The first project in Udacity Deep Reinforcement Learning nanodegree consists on solving a navigation problem - collecting yellow bananas and avoiding blue bananas in a large, square world - using reinforcement learning.
Our solution uses a standard Deep Q-Network (DQN) algorithm with experience replay and fixed Q-Targets, as described in the original research paper. We also implemented a variant known as Double DQN, which improves performance by avoiding overestimating action values, as described in the paper.
Both implementations were based on the samples provided as exercises in the course, modified to use the Unity ML-Agents environment, and use the PyTorch framework.
In this project we'll train an agent to navigate a large, square two-dimensional world, collecting yellow bananas (each one providing a reward of +1) and avoiding blue bananas (which provides a negative reward of -1). This is an episodic task; the problem is considered solved if the agent get an average score of +13 over 100 consecutive episodes.
The state space perceived by the agent is a vector with 37 continuous dimensions, representing the agent's velocity and (ray-based) information about perceived objects around agent's forward direction. After each observation of the state space, the agent may choose between four discrete actions numbered from 0 to 3: move forward (0), move backward (1), turn left (2) and turn right (3).
This environment is a variant created for the nanodegree and provided as a compiled Unity binary. The animated image below was part of the problem description and illustrates the problem.

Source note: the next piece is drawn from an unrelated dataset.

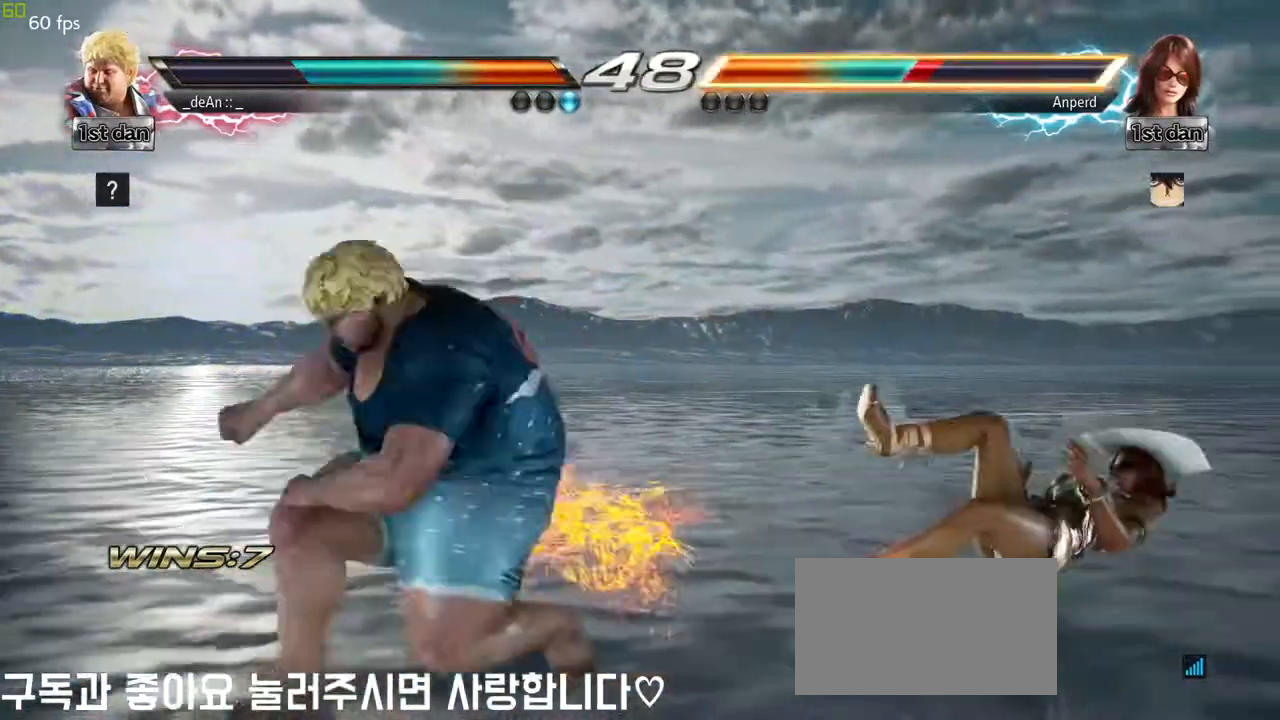
{"dt_ms": 500, "buttons": ["SQUARE", "TRIANGLE"], "left_stick": "center", "events": [[83, "SQUARE", "down"], [83, "TRIANGLE", "down"], [83, "left_stick", "center"], [200, "SQUARE", "up"], [200, "TRIANGLE", "up"], [350, "SQUARE", "down"], [367, "TRIANGLE", "down"]]}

All the work was performed on a Windows 10 laptop, with a GeForce GTX 970M GPU. The training was performed using CUDA.
After cloning the project, download and extract the pre-built "Banana" environment using the link adequate to your operational system, in the same directory of the project:
- Linux: click here
- Mac OSX: click here
- Windows (32-bit): click here
- Windows (64-bit): click here
It is also necessary to install Unity ML-Agents, unityagents and NumPy. Our development used an Anaconda (Python 3.6) environment to install all packages.
Run python ./train.py
to train the agent using Double DQN. The average rewards over 100 consecutive episodes will be printed to the standard output.

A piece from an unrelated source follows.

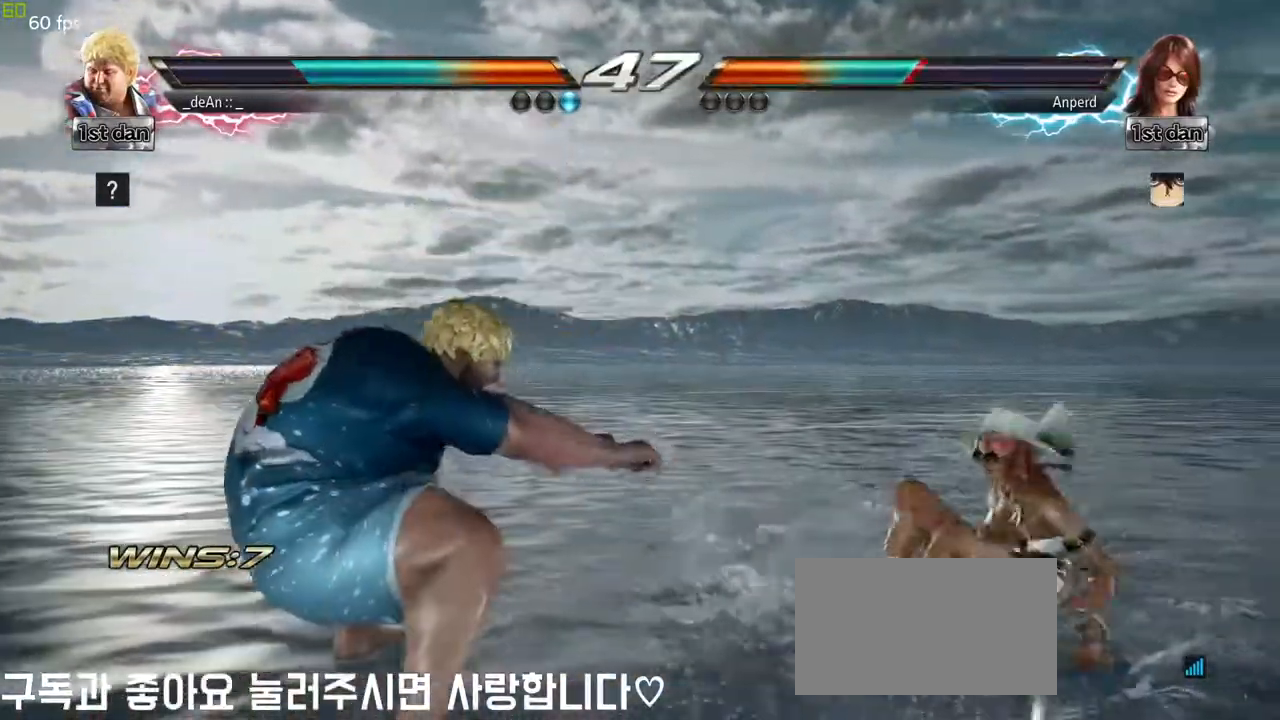
{"dt_ms": 500, "buttons": [], "left_stick": "center", "events": [[33, "SQUARE", "up"], [50, "TRIANGLE", "up"], [200, "left_stick", "up-left"], [250, "CROSS", "down"], [350, "CROSS", "up"], [400, "left_stick", "center"]]}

At the end, the plot showing the agent progress will be saved in the image training.png
, and the model (weights learned by the agent) will be saved in file checkpoint.pth
.
The repository already contains weights trained using DQN and Double DQN (checkpont_dqn.pth
and checkpoint_ddqn.pth
, respectively).
Run python ./test.py checkpoint_ddqn.pth
to see the agent in action!
Please refer to file Report.md
for a detailed description of the solution, including neural network architecture and hyperparameters used.